There’s also the question of the second generation: the children of immigrants, whatever the skill level of the parents, tend to excel in academic attainment, particularly in the so-called STEM -- science, technology, engineering and mathematics -- fields.
It’s hard to exaggerate the scale of America’s historic edge in science. Four of the top five institutions in the QS ranking of world universities, one of the most prominent indexes of global higher education providers, are American, led by MIT and Stanford. Of the five most valuable technology companies in the world, four are based on the U.S. west coast. Apart from China, which has nurtured the growth of tech giants like AliBaba Group Holding Ltd. and Tencent Holdings Ltd. by largely closing off its markets to outside firms, no country has been able to create tech companies that can compete with the scale and pace of innovation afforded by the U.S. ecosystem.
“Why is the U.S. the world leader today?” asks Jeremy Farrar, director of the Wellcome Trust, which funds global scientific research. “Because it has had, independent of political persuasion, sustained investment in the basic science and translational science base for 100 years.”
That dominance may be more fragile than it appears. A huge proportion of so-called basic research, which has no immediate industrial applications but can lead to transformative discoveries down the road, depends on billions of dollars in annual federal-government funding.

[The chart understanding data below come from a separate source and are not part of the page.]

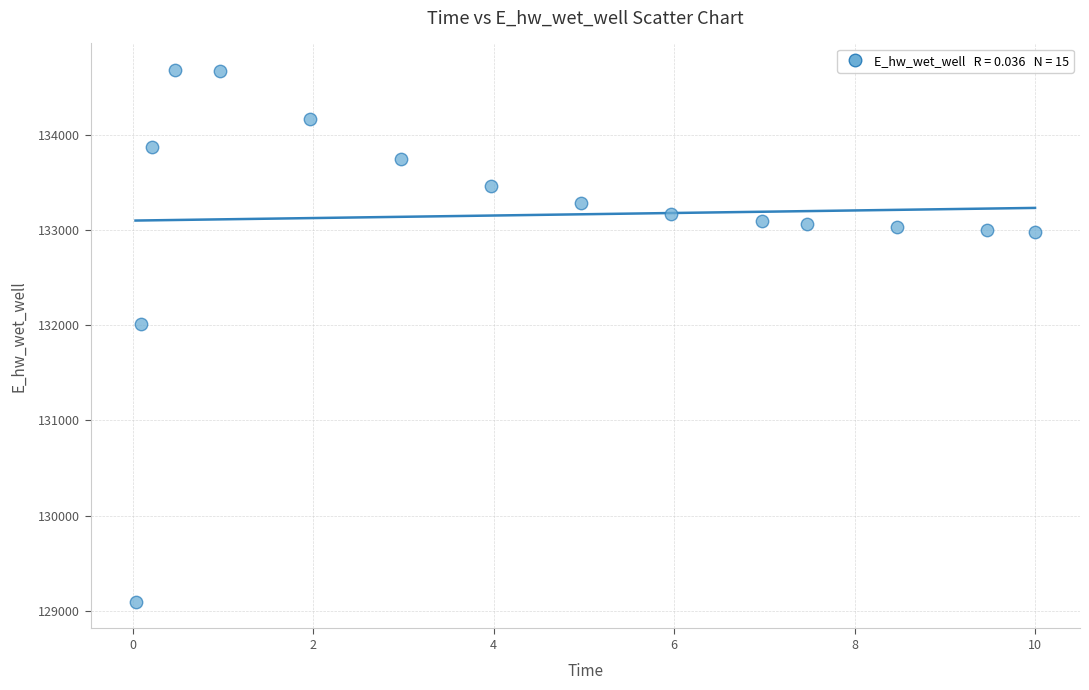

What is the range of Y values (max minus min)?

5594.4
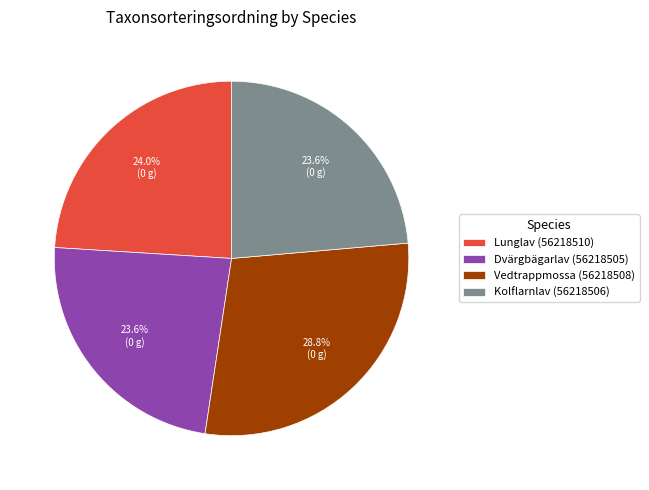

Approximately how many times larger is the value at Kolflarnlav (56218506) compared to Vedtrappmossa (56218508)?

0.8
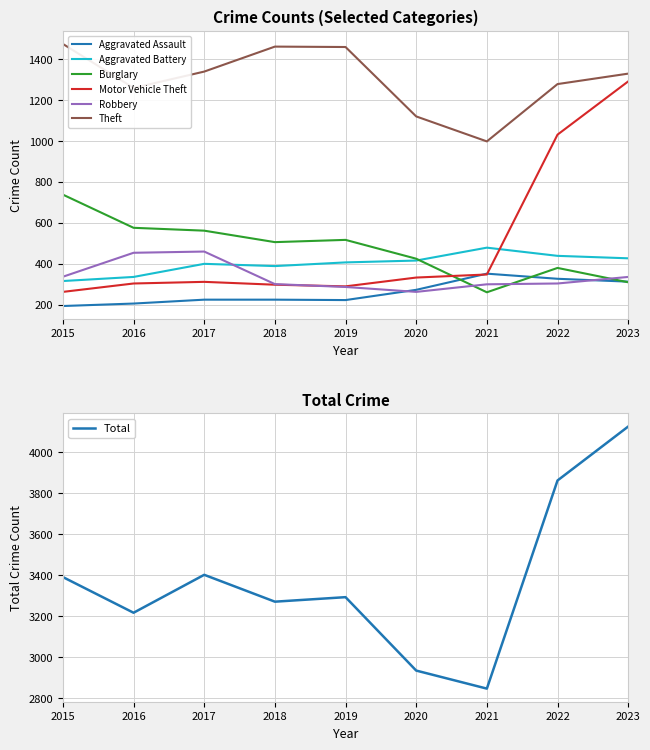

How many categories are shown in the chart?

9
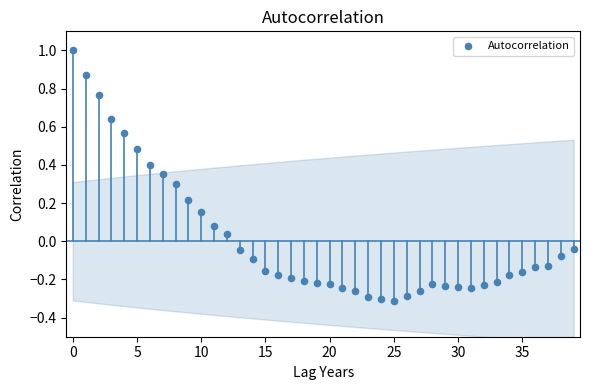

What is the range of Y values (max minus min)?

1.3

The Trump administration’s initial 2018 budget proposal envisioned a cut of almost $5.8 billion in support for the National Institutes of Health, representing 18 percent of the grant-making agency’s budget. Trump also proposed slashing another $841 million from the budget of the National Science Foundation. Lawmakers have so far rejected deep cuts to science programs in their draft budget legislation.
Global Competition
Yet even before the Trump-era, science funding was failing to keep pace with economic growth. Excluding defense, U.S. federal funding for research and development declined from 0.6 percent of GDP in the 1970s to less than 0.4 percent today, according to the American Association for the Advancement of Science.
The more Trump touts his “America First” rhetoric, the more room international universities have to attract talent that would otherwise head to the U.S.
"The access to talent is important for organizations and countries alike,” said Jonas Prising, chairman and chief executive officer of Manpowergroup Inc. “When you send a message that ‘we will be more selective,’ it can also send a message talent is not welcome.”
Canadian universities, which have received large boosts in funding for AI research from Prime Minister Justin Trudeau’s government, have reported soaring applications since Trump’s election. The number of international students studying in Canada rose 11 percent in the year to November, to 192,000.

China is also making strides, emerging as a far more realistic alternative source of discoveries than it might have been a few years ago. In classic centrally planned style, China’s State Council last year unveiled a plan to create an AI industry worth $150 billion by 2030. Similar efforts are under way in life sciences and green energy – a burgeoning sector in which the U.S. is lagging Europe and Asia.
Such top-down approaches to innovation will inevitably create inefficiencies as resources are allocated according to dictates other than market forces. But it can’t be denied that a technological awakening is underway in China, said Kai-Fu Lee, a former head of Google’s operations in the world’s second-largest economy.
Between a rapidly advancing China and would-be rivals like India, to say nothing of smaller technology hubs like Israel and Singapore, aspiring innovators have more options than ever before. It’s a reality that weighs heavily on the mind of the people trying to keep the U.S. as the destination of choice for the world’s cleverest people.
“For so many years, U.S. higher education was the envy of the world. Everybody wanted to come. And to give up that competitive position, that comparative advantage, would be tragic for the country,” Peter Salovey, the president of Yale University, said in an interview in Davos. “It would be so far from the national interest.”